La liberté d’expression est-elle un « droit absolu » incritiquable, comme le défendent certains depuis l’assassinat de Samuel Paty ? Et ceux qui s’interrogent sur les limites de cette liberté sont-ils des « lâches » comme on l’entend parfois ? Le sociologue et démographe François Héran fait entendre une voix rigoureuse et nuancée sur ce paradoxe d’une « liberté obligée ».

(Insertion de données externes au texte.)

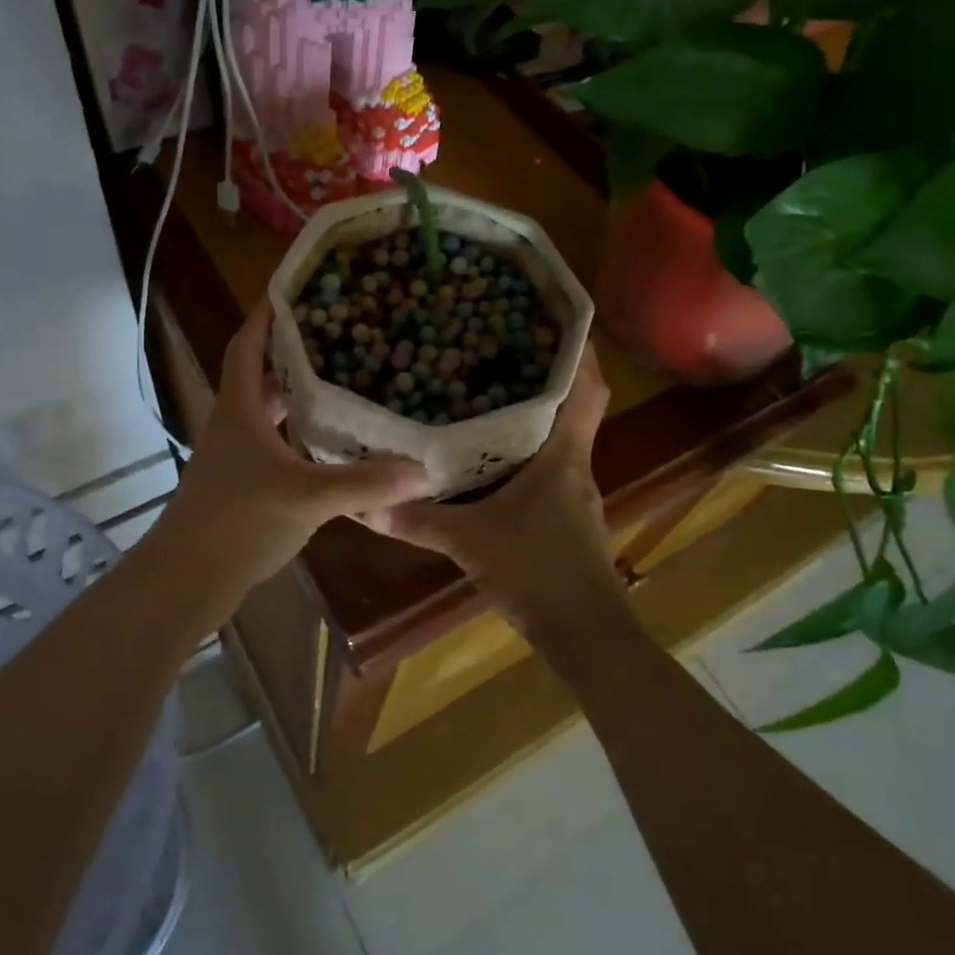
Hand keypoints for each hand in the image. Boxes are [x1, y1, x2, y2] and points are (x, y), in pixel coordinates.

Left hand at [151, 301, 430, 615]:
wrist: (187, 579)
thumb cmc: (238, 523)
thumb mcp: (308, 497)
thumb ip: (365, 483)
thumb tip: (423, 470)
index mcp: (239, 410)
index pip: (246, 345)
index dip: (265, 315)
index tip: (294, 288)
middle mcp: (234, 424)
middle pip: (259, 374)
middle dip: (291, 351)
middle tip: (337, 332)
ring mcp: (235, 456)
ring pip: (267, 411)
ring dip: (296, 393)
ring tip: (341, 378)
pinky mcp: (241, 483)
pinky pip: (274, 442)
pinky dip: (298, 433)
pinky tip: (329, 442)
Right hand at [367, 349, 624, 643]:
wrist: (586, 635)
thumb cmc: (538, 572)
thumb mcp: (470, 542)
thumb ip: (418, 521)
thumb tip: (366, 504)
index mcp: (563, 455)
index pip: (589, 389)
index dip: (582, 351)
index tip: (558, 319)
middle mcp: (575, 464)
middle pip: (573, 405)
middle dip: (546, 373)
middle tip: (504, 345)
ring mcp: (574, 492)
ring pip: (559, 435)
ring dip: (535, 411)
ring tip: (491, 387)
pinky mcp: (567, 516)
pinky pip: (549, 465)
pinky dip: (527, 449)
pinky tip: (494, 453)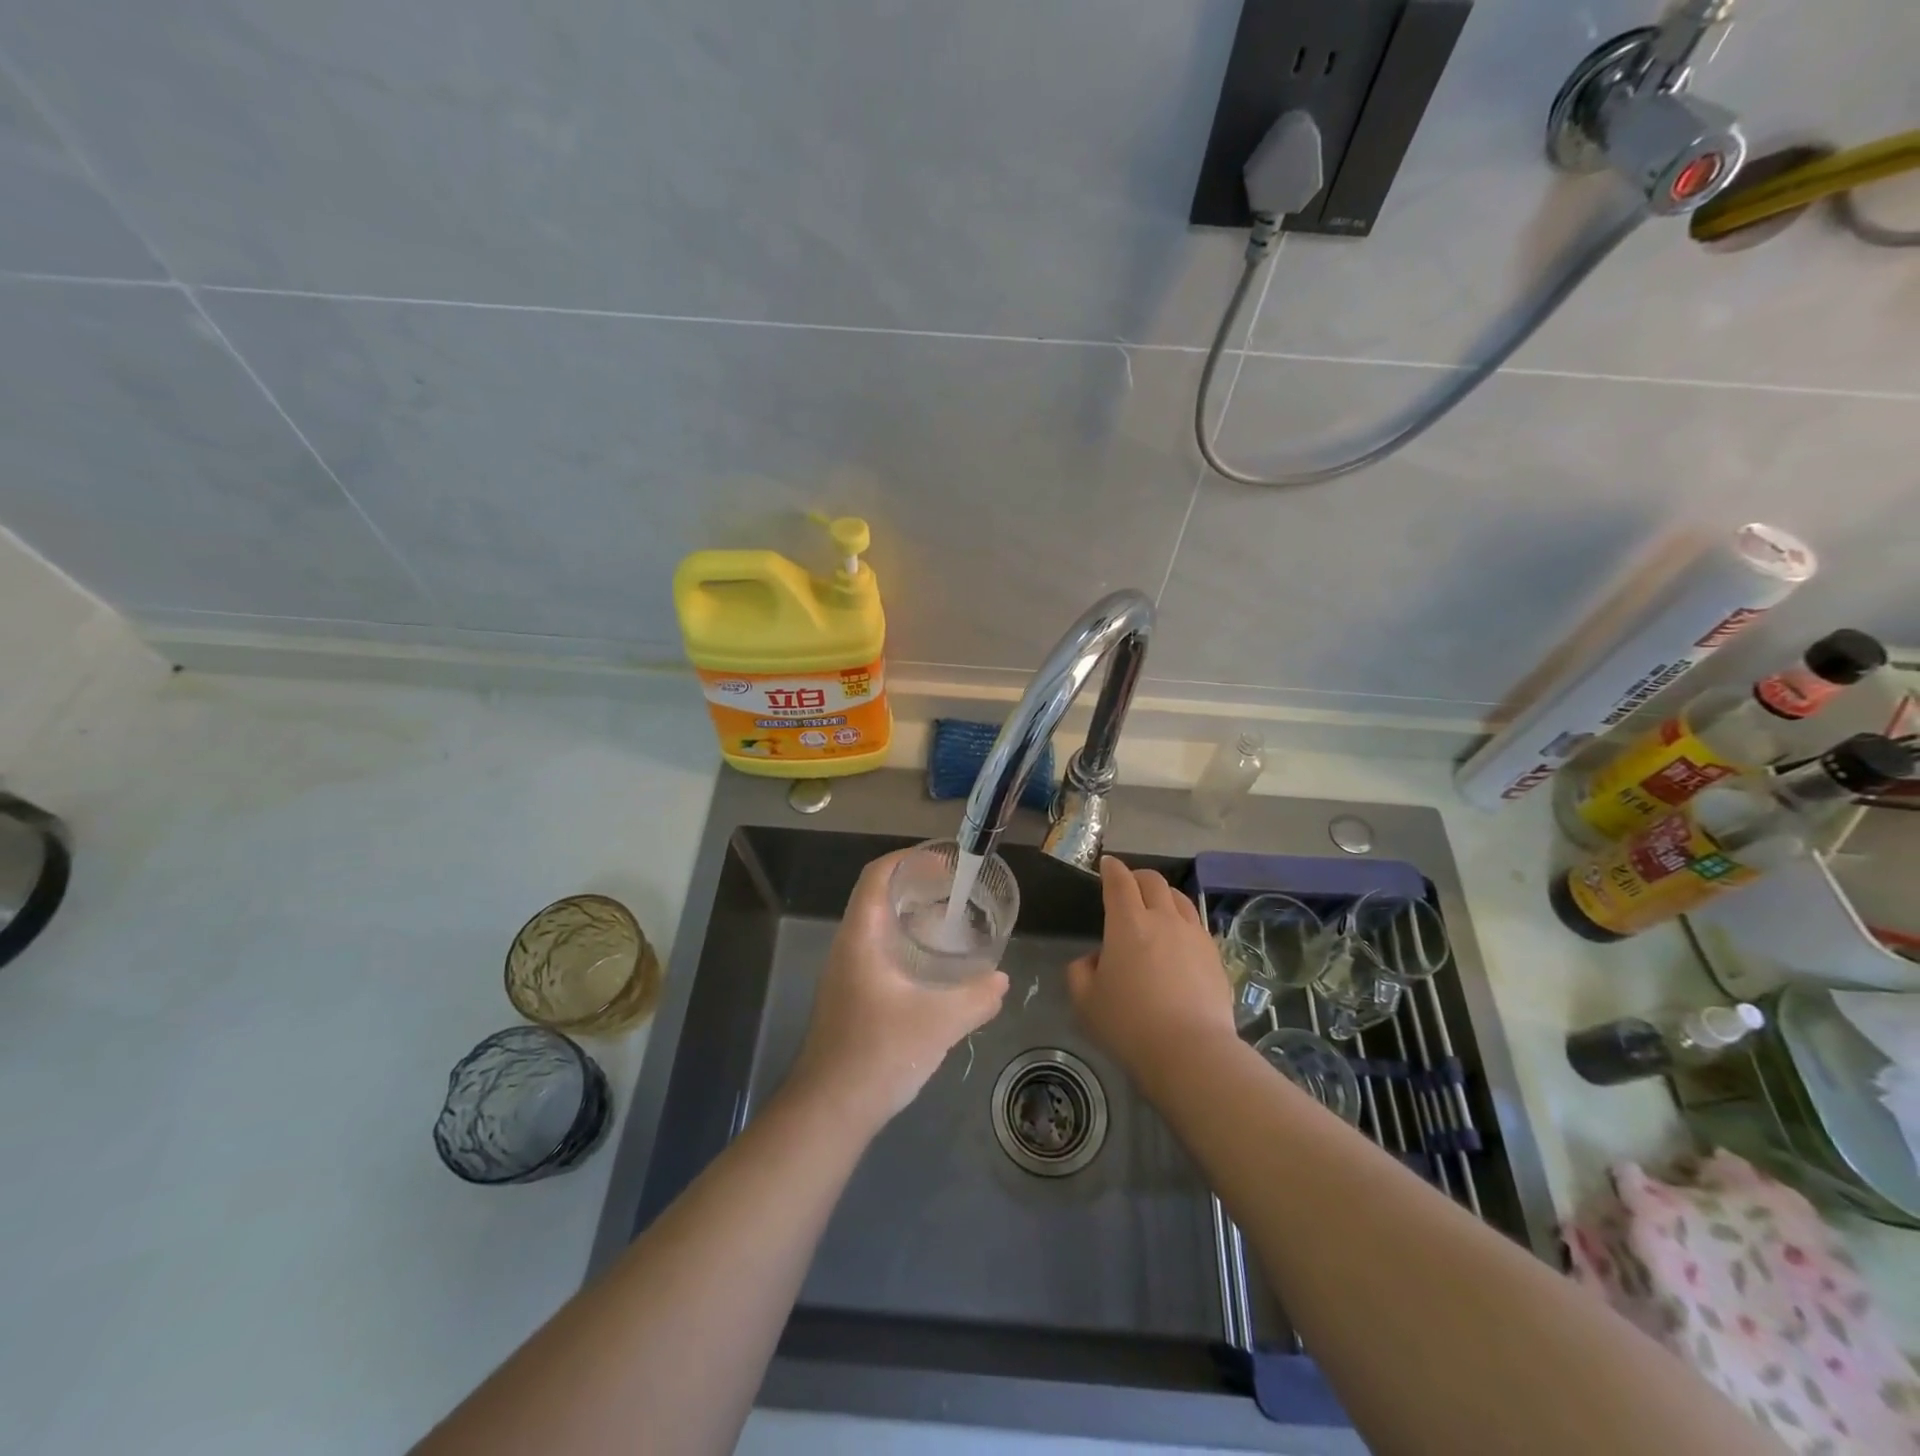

Les attentats djihadistes sur le sol français, depuis 2015, ont eu pour effet pervers de transformer notre conception de la caricature antireligieuse. Désormais, on sacralise la désacralisation, à tel point que n’importe quelle caricature, qu’elle soit bonne ou non, gratuite ou pas, devient intouchable [1]. Aventurez-vous à émettre des doutes sur leur réception, ou à les qualifier d’islamophobes, et vous serez taxez de « complicité avec le terrorisme ». « Ce mot "islamophobie", il a tué les dessinateurs de Charlie Hebdo. Ce mot "islamophobie", il a tué le professeur Samuel Paty », a dit par exemple l’essayiste Caroline Fourest aux États généraux de la laïcité organisés par le gouvernement, le 20 avril 2021 [2].
Les polémiques qui ont surgi dans le sillon de l’assassinat de Samuel Paty témoignent du fait que le débat sur la liberté d’expression, la laïcité ou encore l’islamophobie en France est devenu épidermique. Le ministre de l’Éducation nationale lui-même, Jean-Michel Blanquer, s’est mis à traquer l’« islamo-gauchisme » coupable de tant de « lâcheté » vis-à-vis des islamistes [3].
C’est cette situation paradoxale, où la liberté d’expression devient une liberté obligée, absolue, que le sociologue et démographe François Héran démêle dans son livre, Lettre aux professeurs sur la liberté d’expression (La Découverte, 2021). Peut-on tout dessiner ? Quelle différence entre la satire extrême et l’outrage « pour » l’outrage qui vise uniquement à blesser ? Peut-on critiquer les croyances sans critiquer les croyants ? La liberté de conscience a-t-elle voix au chapitre ? Contrairement à ce qu’on pourrait croire, les caricaturistes eux-mêmes n’ont jamais partagé la même doctrine sur ces sujets.
Dans cet entretien, François Héran rappelle que la liberté d’expression peut inclure l’expression d’idées choquantes ou blessantes, mais toujours dans les conditions admises par la loi. Il met en lumière le piège tendu par les djihadistes lorsqu’ils nous poussent à bout, et qu’on érige des caricatures en absolu.